According to the companies, a new, pooled analysis from two of those studies — and focused specifically on people with previously treated, EGFR-mutated non-small lung cancer — will be presented at a medical meeting in Asia next month.
The findings “showed an especially pronounced benefit” in those patients, “which informed our discussions with the FDA,” said Susan Galbraith, AstraZeneca’s head of oncology R&D, in the statement.
The companies’ revised approval plans are “a setback but not entirely unanticipated,” wrote Jefferies analyst Peter Welford, adding that the new strategy also “removes the risk” of a rejection altogether.
Dato-dxd is being evaluated alongside another AstraZeneca medicine, Tagrisso, in a pair of Phase 3 trials in EGFR-mutated, nonsquamous non-small cell lung cancer. The drug is also under an FDA review in breast cancer, but mixed study results have led to questions about its approval prospects in that indication as well. A decision is expected by early 2025.

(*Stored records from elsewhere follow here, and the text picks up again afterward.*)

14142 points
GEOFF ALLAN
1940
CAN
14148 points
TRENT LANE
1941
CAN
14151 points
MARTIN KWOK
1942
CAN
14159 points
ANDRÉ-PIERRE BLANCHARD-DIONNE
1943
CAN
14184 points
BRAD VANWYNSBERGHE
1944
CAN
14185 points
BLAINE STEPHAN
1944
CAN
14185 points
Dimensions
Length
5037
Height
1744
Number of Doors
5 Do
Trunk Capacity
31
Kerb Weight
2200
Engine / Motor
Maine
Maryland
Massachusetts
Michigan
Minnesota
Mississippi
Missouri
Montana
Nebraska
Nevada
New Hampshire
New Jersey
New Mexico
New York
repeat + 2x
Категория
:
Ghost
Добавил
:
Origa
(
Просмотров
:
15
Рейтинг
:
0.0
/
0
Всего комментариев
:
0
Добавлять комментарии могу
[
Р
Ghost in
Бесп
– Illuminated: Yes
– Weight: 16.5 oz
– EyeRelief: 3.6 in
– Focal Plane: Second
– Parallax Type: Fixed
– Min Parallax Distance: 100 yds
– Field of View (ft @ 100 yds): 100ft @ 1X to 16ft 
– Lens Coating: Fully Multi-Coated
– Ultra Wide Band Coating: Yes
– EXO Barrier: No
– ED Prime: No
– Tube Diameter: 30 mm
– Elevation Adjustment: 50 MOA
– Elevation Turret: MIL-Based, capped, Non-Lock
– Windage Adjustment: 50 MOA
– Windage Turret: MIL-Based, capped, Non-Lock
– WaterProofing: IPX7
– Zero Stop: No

AstraZeneca reported third quarter earnings alongside the announcement. Revenues of about $13.6 billion exceeded consensus analyst estimates by 4%, driven in part by better than expected results for the asthma medicine Symbicort and rare disease drug Ultomiris.
The company also raised its financial outlook for the year. It now expects revenue to grow by a “high teens percentage,” versus the “mid teens” percentage increase it previously projected.